[Exercise data]
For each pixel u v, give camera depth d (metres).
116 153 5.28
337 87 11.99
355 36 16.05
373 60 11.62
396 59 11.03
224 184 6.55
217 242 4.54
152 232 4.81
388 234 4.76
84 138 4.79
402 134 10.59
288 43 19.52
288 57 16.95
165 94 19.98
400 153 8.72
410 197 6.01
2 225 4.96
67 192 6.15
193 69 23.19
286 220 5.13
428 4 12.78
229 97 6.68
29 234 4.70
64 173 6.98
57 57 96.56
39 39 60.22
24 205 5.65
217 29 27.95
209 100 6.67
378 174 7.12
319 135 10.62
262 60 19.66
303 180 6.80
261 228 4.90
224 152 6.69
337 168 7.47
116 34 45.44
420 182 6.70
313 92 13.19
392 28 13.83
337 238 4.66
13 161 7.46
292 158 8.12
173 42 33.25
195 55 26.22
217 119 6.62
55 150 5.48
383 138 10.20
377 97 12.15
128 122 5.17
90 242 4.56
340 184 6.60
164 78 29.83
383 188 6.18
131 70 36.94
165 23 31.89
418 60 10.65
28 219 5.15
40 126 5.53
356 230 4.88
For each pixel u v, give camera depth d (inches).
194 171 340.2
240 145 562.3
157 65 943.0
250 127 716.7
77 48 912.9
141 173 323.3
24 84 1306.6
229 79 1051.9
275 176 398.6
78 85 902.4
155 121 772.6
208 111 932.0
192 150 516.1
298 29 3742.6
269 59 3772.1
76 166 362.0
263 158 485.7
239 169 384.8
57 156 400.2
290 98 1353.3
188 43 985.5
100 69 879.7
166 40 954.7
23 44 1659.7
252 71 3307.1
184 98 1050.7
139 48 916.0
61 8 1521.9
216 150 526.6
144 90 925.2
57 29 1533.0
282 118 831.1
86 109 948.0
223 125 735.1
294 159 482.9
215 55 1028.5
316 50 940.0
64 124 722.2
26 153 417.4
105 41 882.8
[/Exercise data]
**Prompt:**
The line with "290 98 1353.3" marks the end; reproduce exactly every line from the start of the entries up to it, that line included.

**Response:**
For each pixel u v, give camera depth d (metres).
116 153 5.28
337 87 11.99
355 36 16.05
373 60 11.62
396 59 11.03
224 184 6.55
217 242 4.54
152 232 4.81
388 234 4.76
84 138 4.79
402 134 10.59
288 43 19.52
288 57 16.95
165 94 19.98
400 153 8.72
410 197 6.01
2 225 4.96
67 192 6.15
193 69 23.19
286 220 5.13
428 4 12.78
229 97 6.68
29 234 4.70
64 173 6.98
57 57 96.56
39 39 60.22
24 205 5.65
217 29 27.95
209 100 6.67
378 174 7.12
319 135 10.62
262 60 19.66
303 180 6.80
261 228 4.90
224 152 6.69
337 168 7.47
116 34 45.44
420 182 6.70
313 92 13.19
392 28 13.83
337 238 4.66
13 161 7.46
292 158 8.12
173 42 33.25
195 55 26.22
217 119 6.62
55 150 5.48
383 138 10.20
377 97 12.15
128 122 5.17
90 242 4.56
340 184 6.60
164 78 29.83
383 188 6.18
131 70 36.94
165 23 31.89
418 60 10.65
28 219 5.15
40 126 5.53
356 230 4.88
For each pixel u v, give camera depth d (inches).
194 171 340.2
240 145 562.3
157 65 943.0
250 127 716.7
77 48 912.9
141 173 323.3
24 84 1306.6
229 79 1051.9
275 176 398.6
78 85 902.4
155 121 772.6
208 111 932.0
192 150 516.1
298 29 3742.6
269 59 3772.1
76 166 362.0
263 158 485.7
239 169 384.8
57 156 400.2
290 98 1353.3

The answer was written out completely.